Interview
Photo: Trevor Stuurman.

Msaki's New Album Is a Bold, Complex Conversation Between Protest & Love

Msaki didn't set out to create a double album for her sophomore release. But in manifesting the ambitious project, the South African singer shares so much more of the courageous way she sees the world.

One afternoon earlier this year, Msaki found herself in an Uber in Cape Town, with anxiety mounting in her chest. She'd just seen her friend and producer Neo Muyanga off at the airport, after a long session of working on songs for her next album — a protest album. They were taking a break after spending a week getting deeper into the string arrangements for the new songs; a week of going deeper into the emotions brought up by writing about gender-based violence and racial inequality in South Africa.

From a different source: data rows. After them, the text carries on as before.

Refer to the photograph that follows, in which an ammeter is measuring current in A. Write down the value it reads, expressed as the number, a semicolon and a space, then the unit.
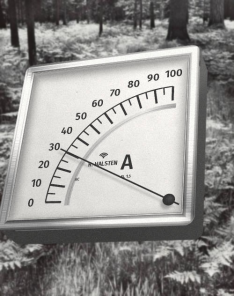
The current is 30; A
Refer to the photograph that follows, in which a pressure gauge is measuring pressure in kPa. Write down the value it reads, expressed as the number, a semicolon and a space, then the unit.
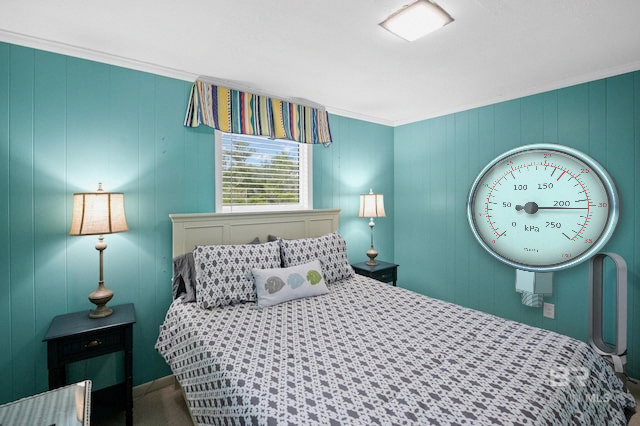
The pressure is 210; kPa
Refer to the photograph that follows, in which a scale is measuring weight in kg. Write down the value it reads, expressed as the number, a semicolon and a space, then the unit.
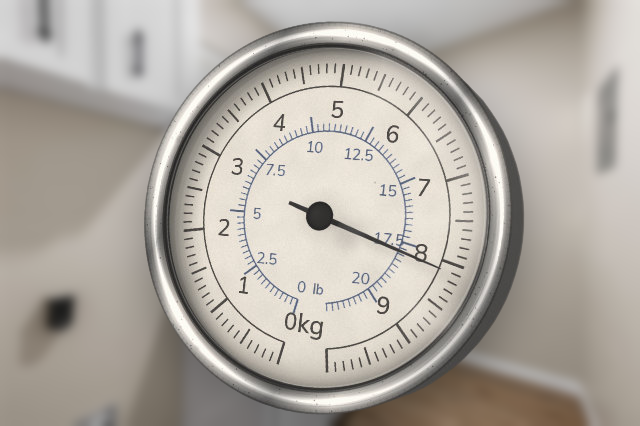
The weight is 8.1; kg
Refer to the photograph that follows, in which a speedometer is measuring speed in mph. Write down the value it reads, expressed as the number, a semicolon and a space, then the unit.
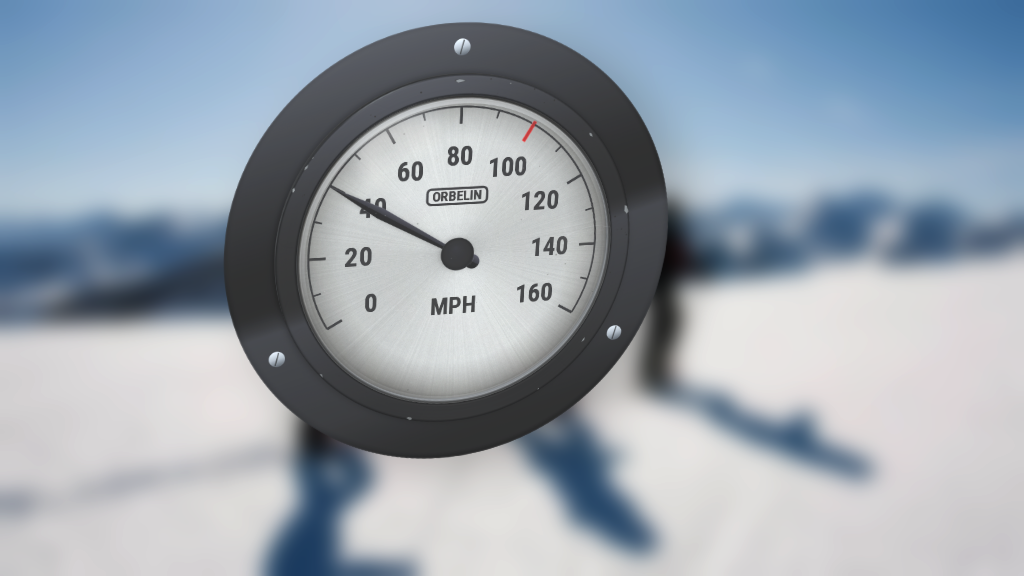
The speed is 40; mph
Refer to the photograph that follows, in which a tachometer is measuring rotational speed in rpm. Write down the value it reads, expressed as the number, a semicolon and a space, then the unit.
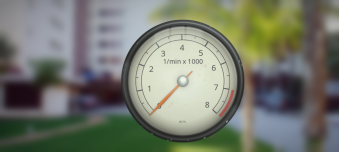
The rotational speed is 0; rpm
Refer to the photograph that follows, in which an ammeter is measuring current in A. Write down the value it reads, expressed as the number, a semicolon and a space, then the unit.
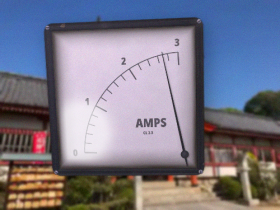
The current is 2.7; A
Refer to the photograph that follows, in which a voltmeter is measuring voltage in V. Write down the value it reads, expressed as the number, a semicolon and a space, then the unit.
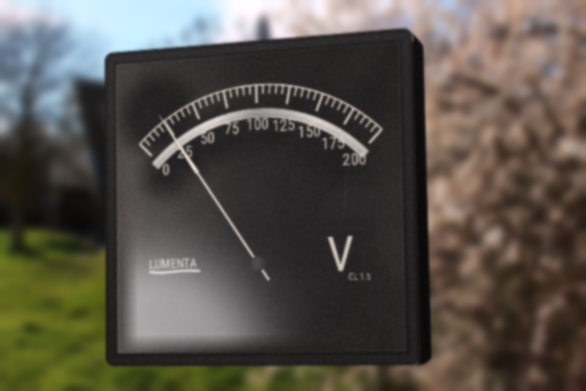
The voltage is 25; V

"I'd been consumed by a stream of acidic songs, spinning out of a haze of confusion and anger, processing the heartbreak of realising there had never been a rainbow," she says. "Nor was it safe to be black or poor or a woman here [in this country]."

The track "Born in a Taxi" happened to come over the radio — a track Muyanga had written with his Malawian-born Blk Sonshine bandmate, Masauko Chipembere, some 20 years ago. In that moment, Msaki heard it for what it was: "a love song, an attempt to stay supple." It was the start of her heart cracking open, the beginning of what would become the second part of her sophomore album — the love songs part.

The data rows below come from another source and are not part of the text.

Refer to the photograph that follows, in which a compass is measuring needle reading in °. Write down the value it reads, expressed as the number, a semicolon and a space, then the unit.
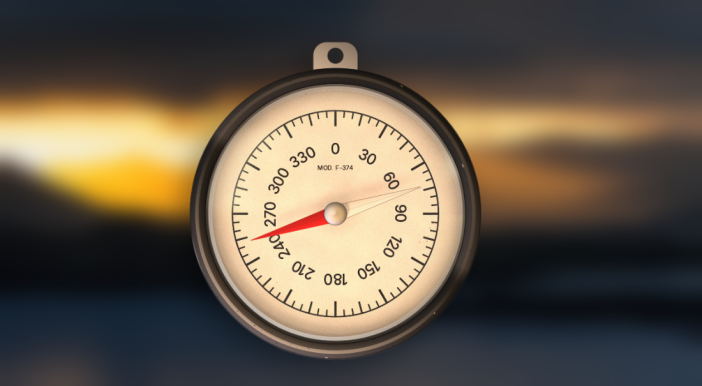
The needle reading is 252.5; °
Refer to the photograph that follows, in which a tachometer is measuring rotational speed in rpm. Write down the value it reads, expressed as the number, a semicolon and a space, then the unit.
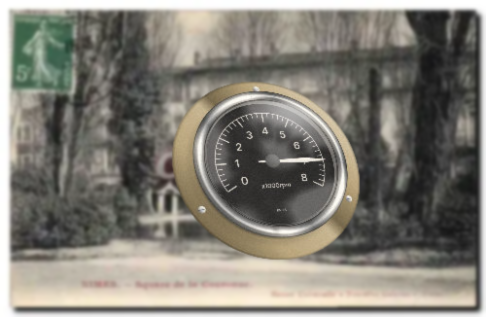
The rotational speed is 7000; rpm
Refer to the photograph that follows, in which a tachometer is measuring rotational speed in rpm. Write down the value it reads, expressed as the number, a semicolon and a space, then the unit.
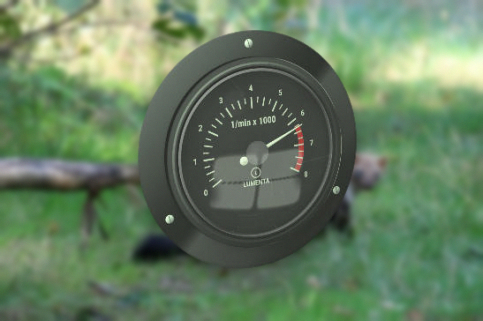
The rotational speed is 6250; rpm
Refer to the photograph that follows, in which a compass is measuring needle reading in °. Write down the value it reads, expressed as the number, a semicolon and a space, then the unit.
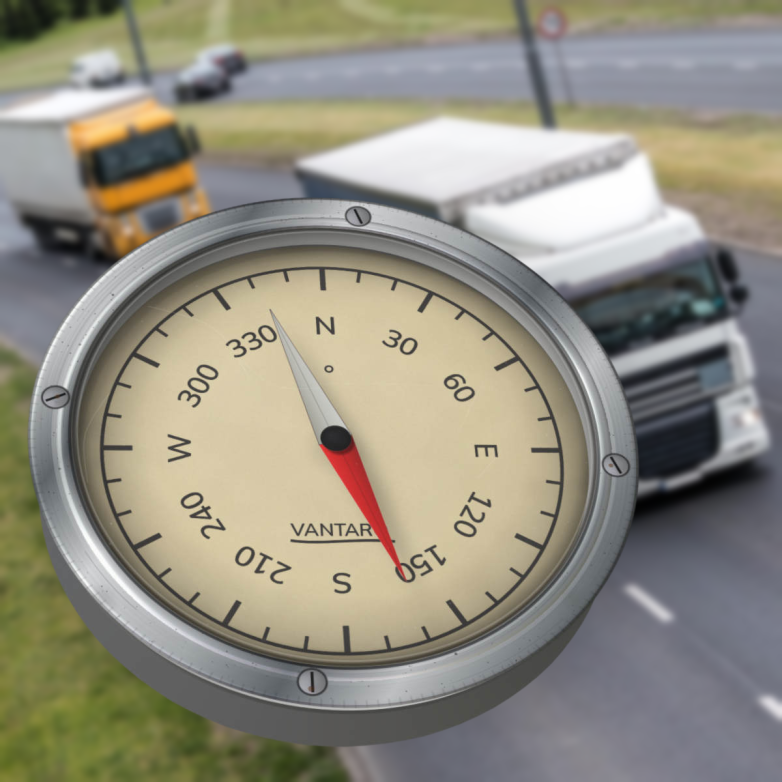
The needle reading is 160; °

When Msaki later figured out "Born in a Taxi" on the guitar and sang it, she gave herself permission to feel more than what she'd been feeling before. "I wasn't expecting for a song that [Neo] wrote when he was 19 to be the one that opened me up to remember there is a softness in all this, we can still find some kind of gentleness," she tells OkayAfrica over Zoom from Johannesburg. "That's the main thing, fighting so that the heart doesn't become completely numb and sink to the bottom of the ocean. We still need to be able to feel, even though we're disillusioned sometimes, disappointed sometimes, and that song miraculously turned me around."